DATA:

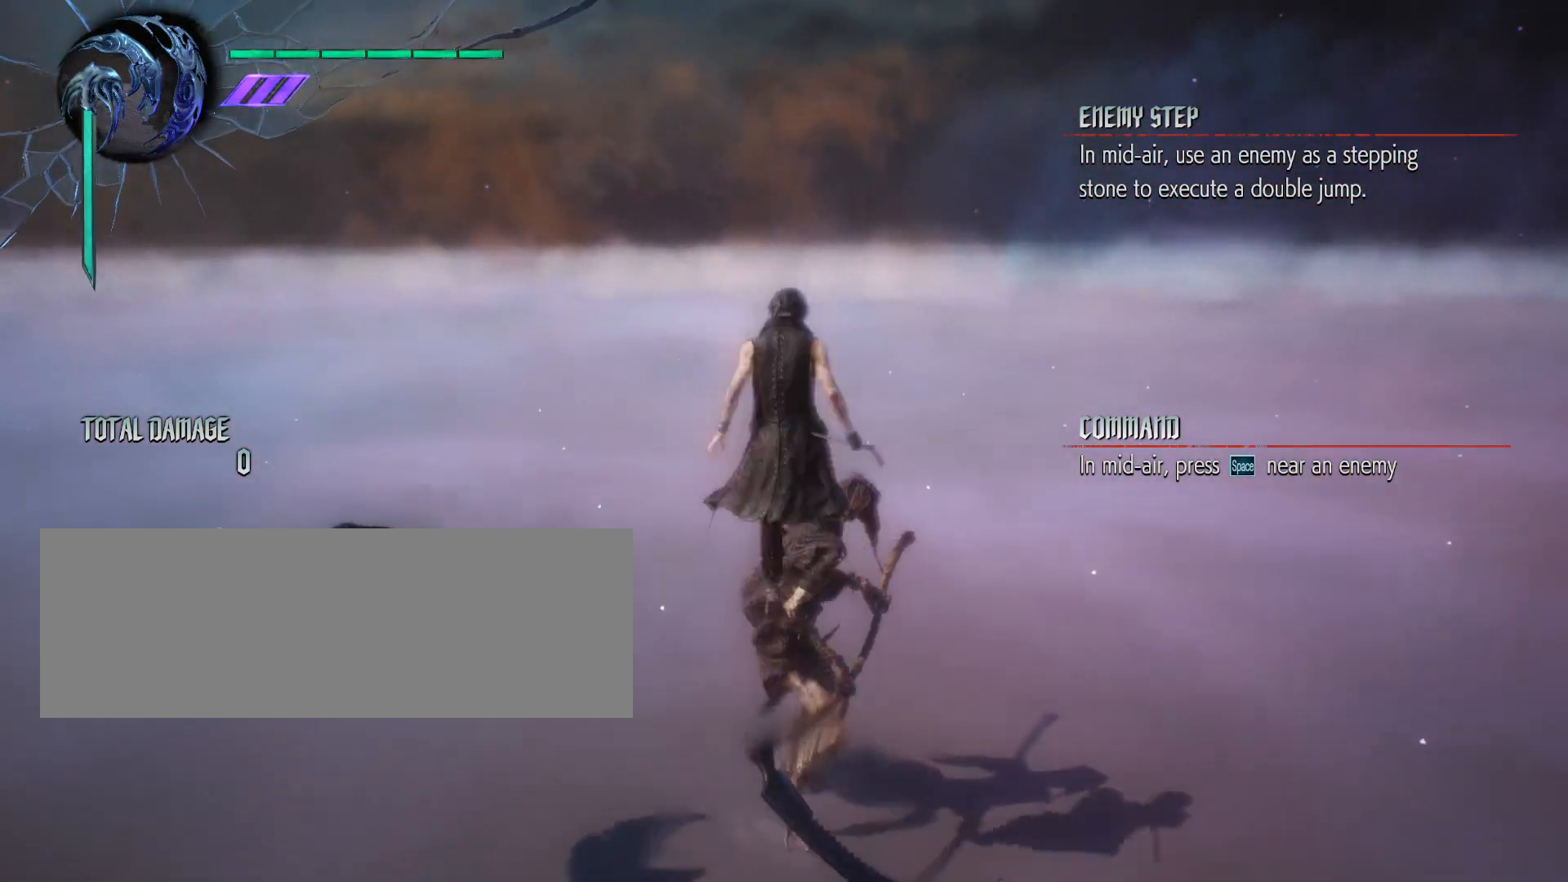
{"keys": ["w"], "mouse": [], "events": []}
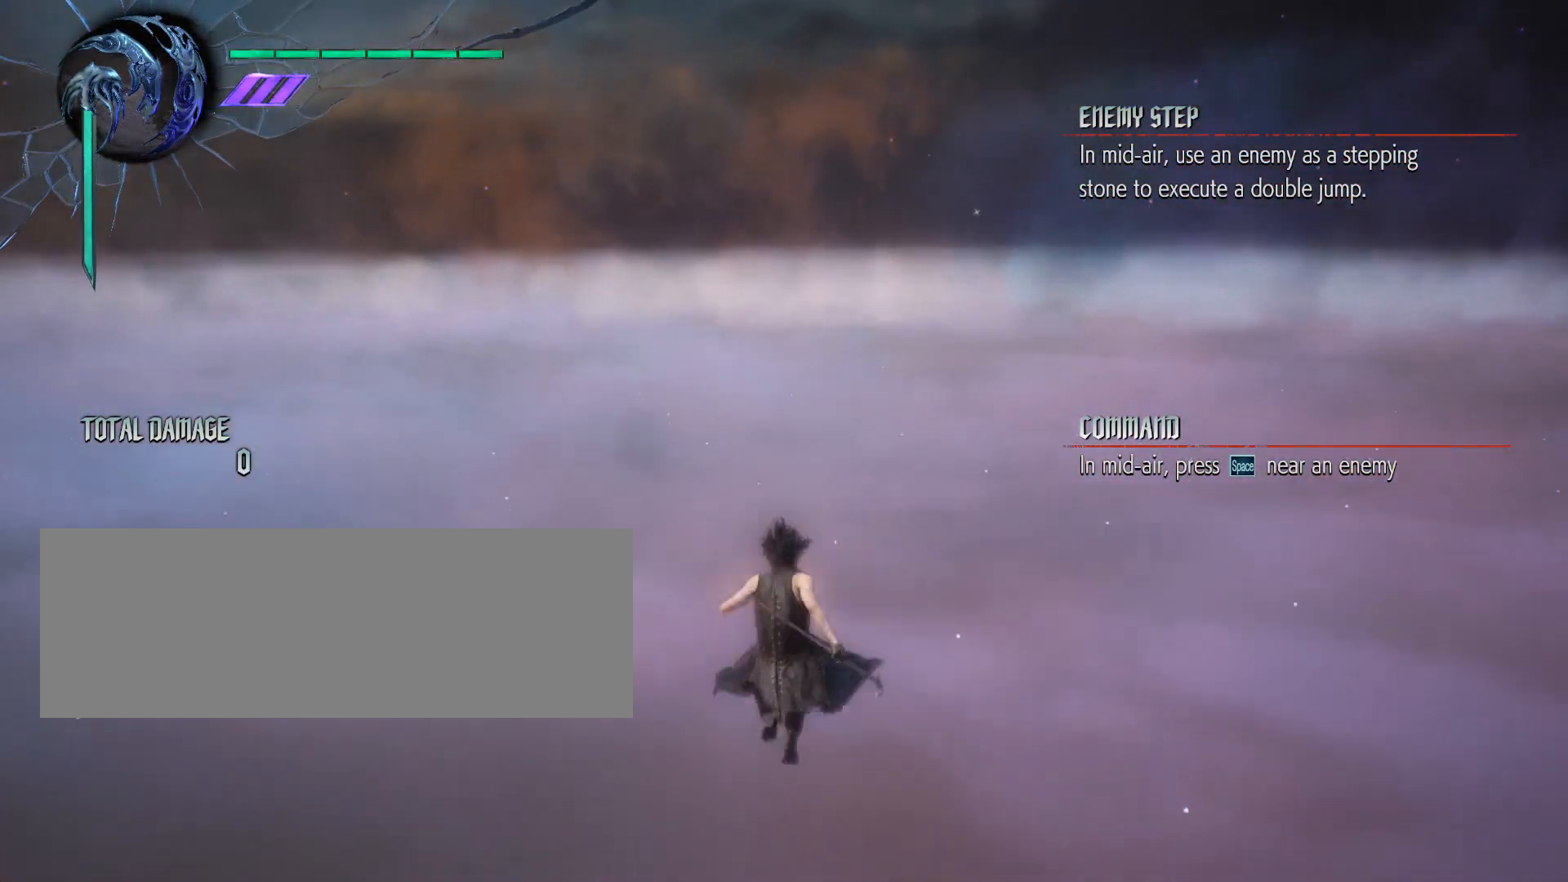
{"keys": ["w"], "mouse": [], "events": []}
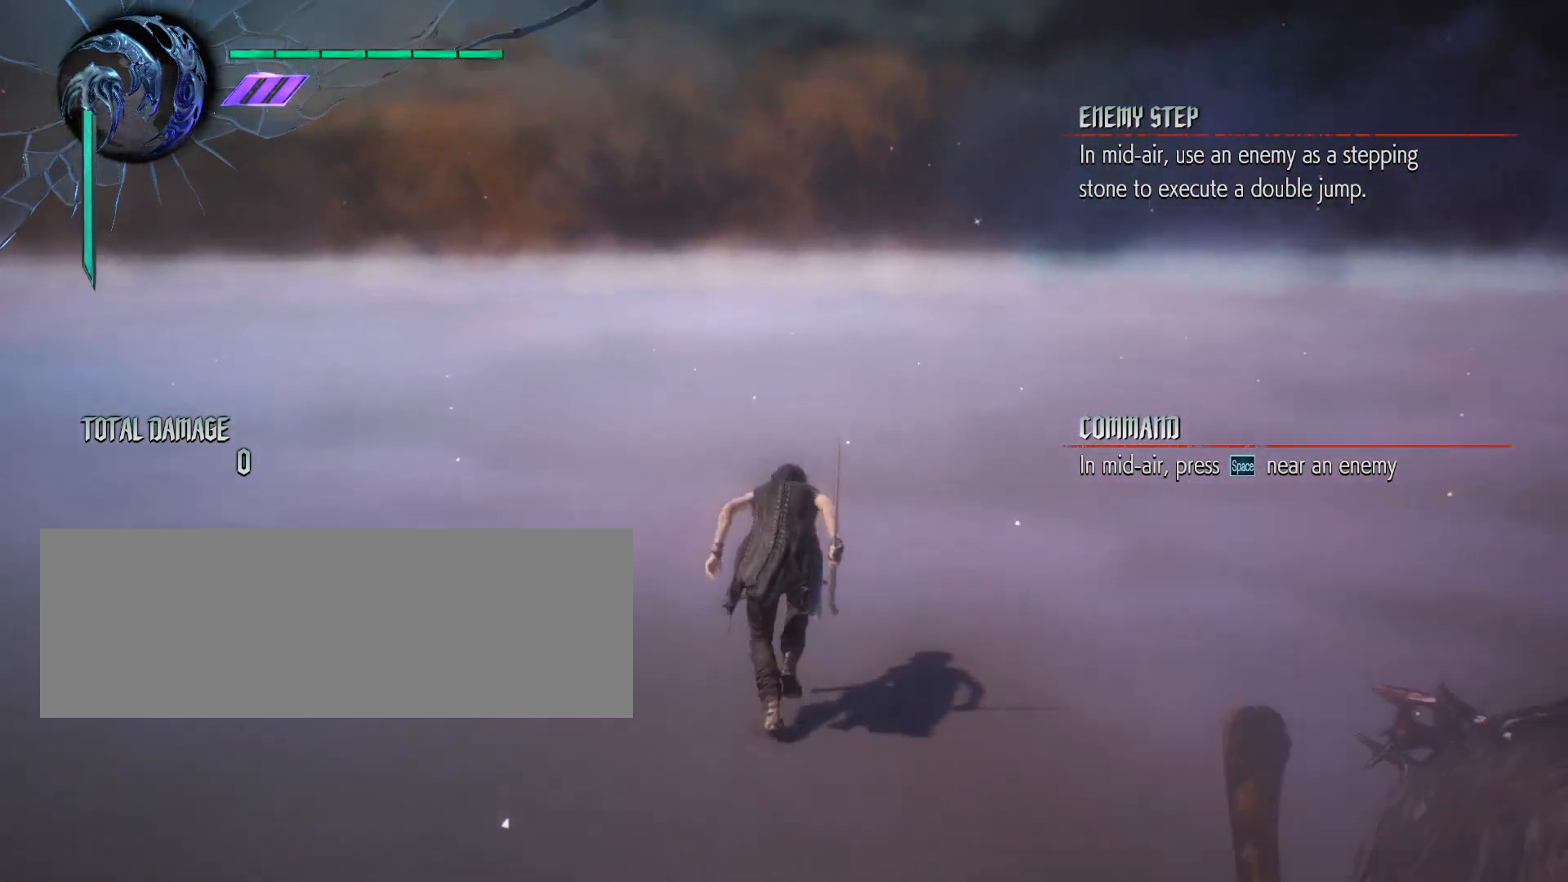
{"keys": ["w"], "mouse": [], "events": []}
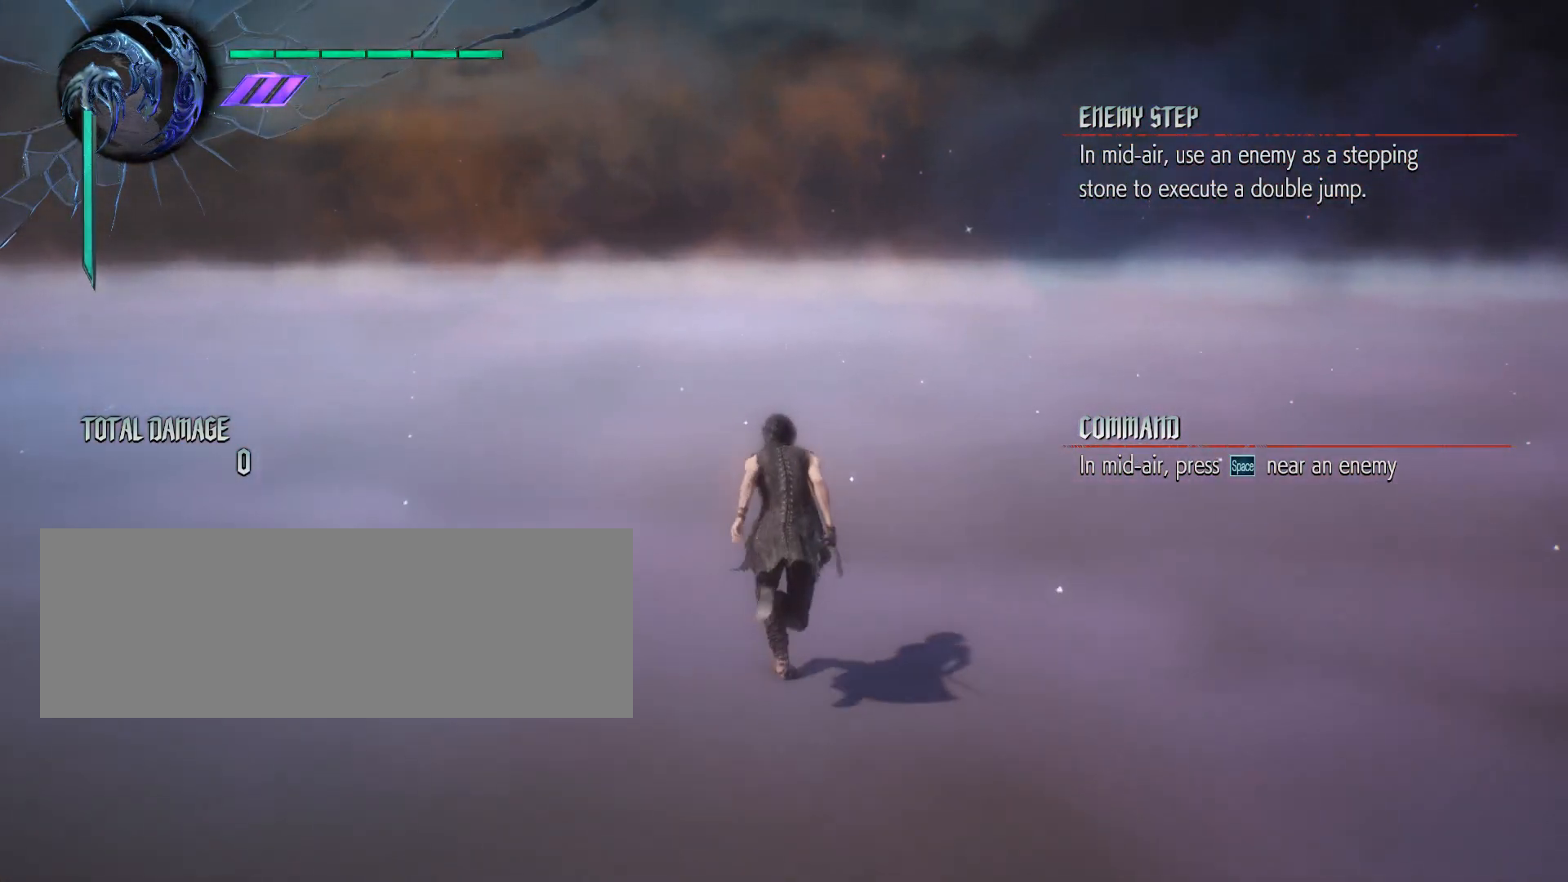
{"keys": ["w"], "mouse": [], "events": []}
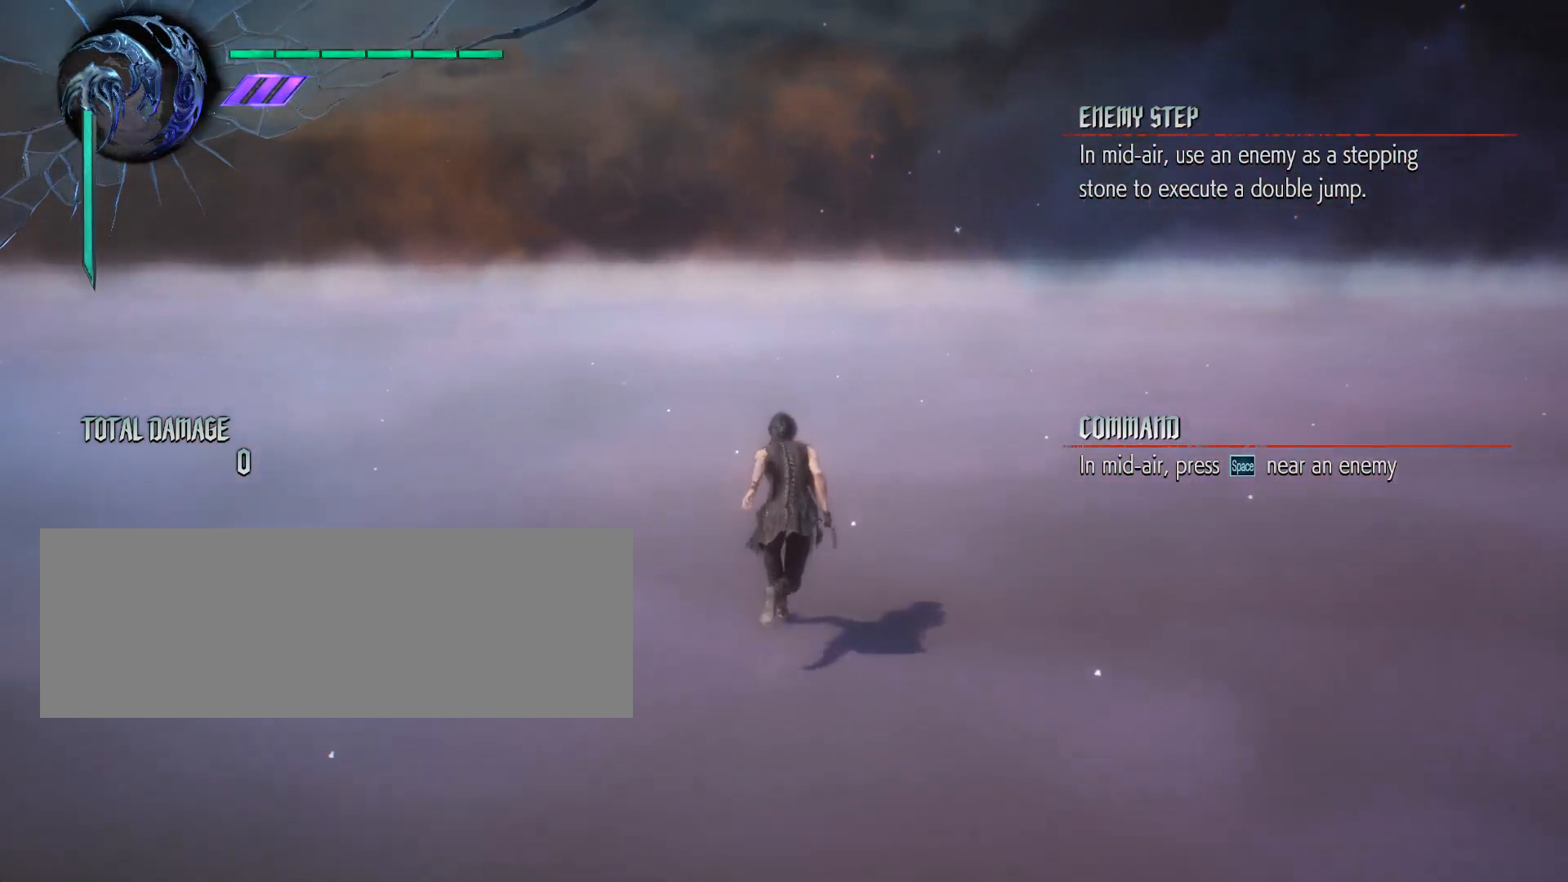
{"keys": ["w"], "mouse": [], "events": []}
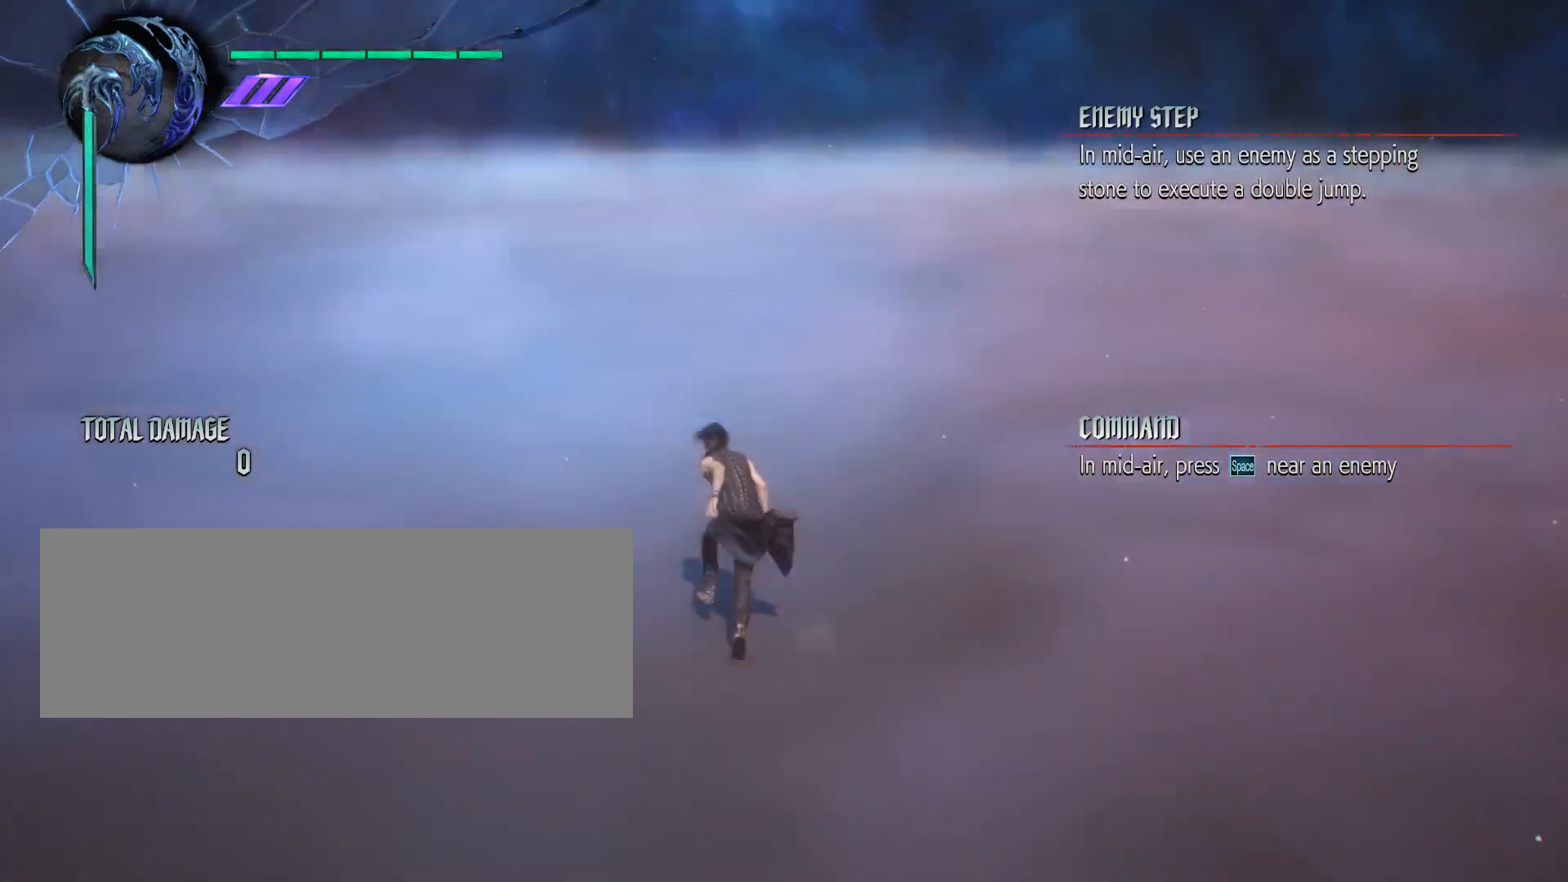
{"keys": ["w"], "mouse": [], "events": []}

WHAT THE TASK ASKS: Your task is an exact transcription of all the data, minus the pictures.

TASK RESULT:
{"keys": ["w"], "mouse": [], "events": []}
{"keys": ["w"], "mouse": [], "events": []}
{"keys": ["w"], "mouse": [], "events": []}
{"keys": ["w"], "mouse": [], "events": []}
{"keys": ["w"], "mouse": [], "events": []}
{"keys": ["w"], "mouse": [], "events": []}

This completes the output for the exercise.